__学习文本__:
==============================

Q:如何解释MALDI(MS)中的P+Na 和P+K峰?
A:经常会在MALDI中看到Na峰和K峰,钠和钾来源于溶剂水。即便是蒸馏水和去离子水也会含有痕量的钠离子和钾离子,无法完全除去。它们在进行质谱分析时也会离子化并与肽的自由羧基结合。因为没有纯化水的系统将水中的钠离子和钾离子除去,所以有时候在MALDI MS图谱中出现钠峰和钾峰也是再所难免的。

Q:合成肽在长度上有何限制?
A:我公司合成的多肽长度为6~50个氨基酸。标准的固相合成程序一般能合成6~50个氨基酸的多肽。

Q:肽的纯度能达到多少?我的实验需要多少纯度?
A:我公司可以提供不同的纯度级别供客户选择,从粗品到>98%纯度。根据客户需要我们可以提供纯度>98%的超纯多肽。各种纯度及应用范围如下:>70%,用于免疫实验和不敏感的筛选实验 >80%,用于免疫实验和不敏感的筛选实验 >90%,用于SAR研究和生物检测 >95%,用于NMR,晶体结构研究及生物检测 >98%,用于NMR,晶体结构研究及敏感的生物检测

Q:什么是净重?什么是肽含量?
A:肽冻干后一般呈现为蓬松的绒毛状,由于肽本身的特性决定了其中可能仍然含有痕量的水分、吸附的溶剂及盐分等。这不代表肽的纯度不够,仅仅是影响肽的实际含量,使其降低了10%~30%。肽的净重是指肽的实际重量减去水分和质子化离子后的重量。为保证肽的浓度,需要从粗品肽中把非肽物质去除。

==============================

__数据条目__:
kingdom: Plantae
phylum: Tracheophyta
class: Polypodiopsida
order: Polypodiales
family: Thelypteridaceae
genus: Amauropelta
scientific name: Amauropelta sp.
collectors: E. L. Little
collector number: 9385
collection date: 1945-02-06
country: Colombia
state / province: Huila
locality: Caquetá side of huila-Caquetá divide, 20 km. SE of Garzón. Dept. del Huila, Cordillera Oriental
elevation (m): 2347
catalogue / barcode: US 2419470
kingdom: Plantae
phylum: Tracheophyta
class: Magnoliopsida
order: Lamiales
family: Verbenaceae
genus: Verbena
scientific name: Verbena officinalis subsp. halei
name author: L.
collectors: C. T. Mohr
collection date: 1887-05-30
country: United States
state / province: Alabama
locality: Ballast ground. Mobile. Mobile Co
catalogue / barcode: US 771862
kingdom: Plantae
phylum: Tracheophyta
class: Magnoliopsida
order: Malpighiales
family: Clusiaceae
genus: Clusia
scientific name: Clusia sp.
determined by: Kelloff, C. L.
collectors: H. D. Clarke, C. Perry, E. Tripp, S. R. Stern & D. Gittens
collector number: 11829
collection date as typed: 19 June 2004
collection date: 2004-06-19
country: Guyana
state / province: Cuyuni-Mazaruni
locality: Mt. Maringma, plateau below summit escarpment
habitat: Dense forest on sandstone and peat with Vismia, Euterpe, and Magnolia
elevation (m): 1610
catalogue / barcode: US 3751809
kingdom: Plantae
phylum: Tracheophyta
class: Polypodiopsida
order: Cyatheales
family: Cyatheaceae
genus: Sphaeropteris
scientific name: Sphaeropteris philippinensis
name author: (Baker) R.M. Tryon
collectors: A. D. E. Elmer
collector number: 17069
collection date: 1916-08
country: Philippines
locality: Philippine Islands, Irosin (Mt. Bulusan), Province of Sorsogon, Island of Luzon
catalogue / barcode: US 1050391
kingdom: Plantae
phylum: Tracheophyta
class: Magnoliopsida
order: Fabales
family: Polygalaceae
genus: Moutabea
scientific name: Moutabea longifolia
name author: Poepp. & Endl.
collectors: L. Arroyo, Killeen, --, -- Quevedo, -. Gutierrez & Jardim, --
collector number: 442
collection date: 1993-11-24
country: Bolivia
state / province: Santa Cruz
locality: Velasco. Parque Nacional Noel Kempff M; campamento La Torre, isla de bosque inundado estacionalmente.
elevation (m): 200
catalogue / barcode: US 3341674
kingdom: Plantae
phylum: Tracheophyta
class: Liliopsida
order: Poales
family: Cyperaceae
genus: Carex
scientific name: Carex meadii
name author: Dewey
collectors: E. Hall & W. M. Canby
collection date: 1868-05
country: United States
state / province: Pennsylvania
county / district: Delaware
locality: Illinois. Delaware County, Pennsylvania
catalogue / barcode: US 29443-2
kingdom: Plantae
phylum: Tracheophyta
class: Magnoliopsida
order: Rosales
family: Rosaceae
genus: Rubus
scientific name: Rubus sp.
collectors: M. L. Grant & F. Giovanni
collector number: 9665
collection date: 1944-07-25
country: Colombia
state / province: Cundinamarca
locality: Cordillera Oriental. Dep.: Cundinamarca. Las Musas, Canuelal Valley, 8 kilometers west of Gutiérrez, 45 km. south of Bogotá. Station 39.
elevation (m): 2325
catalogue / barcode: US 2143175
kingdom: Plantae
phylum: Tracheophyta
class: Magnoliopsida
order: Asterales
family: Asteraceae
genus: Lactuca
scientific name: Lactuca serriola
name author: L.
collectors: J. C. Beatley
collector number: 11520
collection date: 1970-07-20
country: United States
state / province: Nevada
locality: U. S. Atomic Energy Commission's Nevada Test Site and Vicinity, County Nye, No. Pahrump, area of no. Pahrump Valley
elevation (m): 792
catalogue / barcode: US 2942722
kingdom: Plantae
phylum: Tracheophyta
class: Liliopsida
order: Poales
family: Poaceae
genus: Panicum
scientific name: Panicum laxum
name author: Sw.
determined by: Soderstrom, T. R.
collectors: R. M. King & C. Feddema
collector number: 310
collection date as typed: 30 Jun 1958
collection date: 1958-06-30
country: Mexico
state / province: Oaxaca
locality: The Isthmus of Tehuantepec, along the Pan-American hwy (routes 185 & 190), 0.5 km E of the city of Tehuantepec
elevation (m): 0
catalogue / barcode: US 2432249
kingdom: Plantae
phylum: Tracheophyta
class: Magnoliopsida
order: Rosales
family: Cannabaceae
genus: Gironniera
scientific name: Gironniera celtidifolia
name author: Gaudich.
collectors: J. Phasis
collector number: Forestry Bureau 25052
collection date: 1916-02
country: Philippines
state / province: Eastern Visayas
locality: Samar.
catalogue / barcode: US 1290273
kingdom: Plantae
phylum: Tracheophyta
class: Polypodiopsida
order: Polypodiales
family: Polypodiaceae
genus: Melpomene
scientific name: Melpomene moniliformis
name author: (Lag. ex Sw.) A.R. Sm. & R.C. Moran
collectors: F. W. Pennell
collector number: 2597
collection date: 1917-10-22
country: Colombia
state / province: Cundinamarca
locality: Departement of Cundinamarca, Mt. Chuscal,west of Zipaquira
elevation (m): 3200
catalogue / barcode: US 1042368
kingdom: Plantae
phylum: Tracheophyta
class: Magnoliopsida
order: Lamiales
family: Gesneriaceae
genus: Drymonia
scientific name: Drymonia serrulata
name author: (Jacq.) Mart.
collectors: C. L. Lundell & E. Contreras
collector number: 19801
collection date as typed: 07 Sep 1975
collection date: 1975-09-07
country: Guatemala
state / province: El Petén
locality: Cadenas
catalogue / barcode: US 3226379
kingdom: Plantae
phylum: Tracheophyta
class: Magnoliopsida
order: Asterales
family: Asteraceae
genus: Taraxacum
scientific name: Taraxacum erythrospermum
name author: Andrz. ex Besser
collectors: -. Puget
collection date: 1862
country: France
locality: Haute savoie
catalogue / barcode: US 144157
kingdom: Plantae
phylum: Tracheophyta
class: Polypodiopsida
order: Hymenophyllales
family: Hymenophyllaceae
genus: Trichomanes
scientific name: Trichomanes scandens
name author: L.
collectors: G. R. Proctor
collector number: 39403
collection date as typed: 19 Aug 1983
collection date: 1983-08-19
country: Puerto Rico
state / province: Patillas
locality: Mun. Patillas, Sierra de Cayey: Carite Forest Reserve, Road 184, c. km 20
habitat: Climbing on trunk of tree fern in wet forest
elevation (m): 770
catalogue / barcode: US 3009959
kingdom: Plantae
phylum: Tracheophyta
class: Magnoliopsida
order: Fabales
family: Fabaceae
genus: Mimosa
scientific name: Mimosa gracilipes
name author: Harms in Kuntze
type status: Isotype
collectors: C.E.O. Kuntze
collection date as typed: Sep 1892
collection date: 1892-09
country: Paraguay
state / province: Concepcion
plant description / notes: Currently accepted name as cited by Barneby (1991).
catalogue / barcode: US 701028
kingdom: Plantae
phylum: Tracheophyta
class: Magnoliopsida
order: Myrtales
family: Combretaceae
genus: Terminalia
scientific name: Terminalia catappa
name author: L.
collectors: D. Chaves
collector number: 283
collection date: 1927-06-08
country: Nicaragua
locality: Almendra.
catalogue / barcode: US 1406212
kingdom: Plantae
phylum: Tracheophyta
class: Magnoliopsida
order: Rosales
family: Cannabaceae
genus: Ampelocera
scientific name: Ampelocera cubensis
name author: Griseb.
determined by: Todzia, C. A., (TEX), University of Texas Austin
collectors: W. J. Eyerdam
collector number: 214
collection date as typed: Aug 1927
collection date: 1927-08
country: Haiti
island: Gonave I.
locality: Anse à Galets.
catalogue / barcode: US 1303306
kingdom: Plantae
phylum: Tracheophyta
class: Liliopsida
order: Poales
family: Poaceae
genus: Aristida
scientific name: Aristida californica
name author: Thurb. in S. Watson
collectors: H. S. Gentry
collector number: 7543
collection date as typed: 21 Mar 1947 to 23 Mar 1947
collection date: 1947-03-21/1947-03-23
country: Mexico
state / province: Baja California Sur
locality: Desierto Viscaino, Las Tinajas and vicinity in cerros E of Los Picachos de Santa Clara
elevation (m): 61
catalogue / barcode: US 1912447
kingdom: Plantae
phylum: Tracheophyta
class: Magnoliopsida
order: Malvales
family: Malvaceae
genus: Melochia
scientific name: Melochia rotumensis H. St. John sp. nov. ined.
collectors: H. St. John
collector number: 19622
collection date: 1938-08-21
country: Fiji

==============================

__任务说明__:
请从这篇多肽合成问答的最后一句之后接着往下续写。

__作答区__:
Q:赛百盛如何运输多肽?都提供哪些检测报告?
A:所有冻干的多肽都盛放在2 ml或10ml的螺旋盖小塑料管里,都附带有原始的分析数据和合成报告单,上面包含有多肽的序列、分子量、纯度、重量、编号等重要信息。

Q:什么样的保存条件是最好的?多肽的稳定性怎样?
A:多肽冻干后呈绒毛状或絮状粉末,可避免多肽的过早降解。建议贮存条件为: a. -20℃贮存或者在干燥环境中贮存 b. 尽量避免反复冻融 c. 尽量避免以溶液状态贮存(为使用方便可以将冻干粉分装后贮存) d. 如果必须以溶液状态贮存,建议用无菌水在弱酸性条件下溶解多肽并于-20℃贮存.

Q:如何溶解多肽?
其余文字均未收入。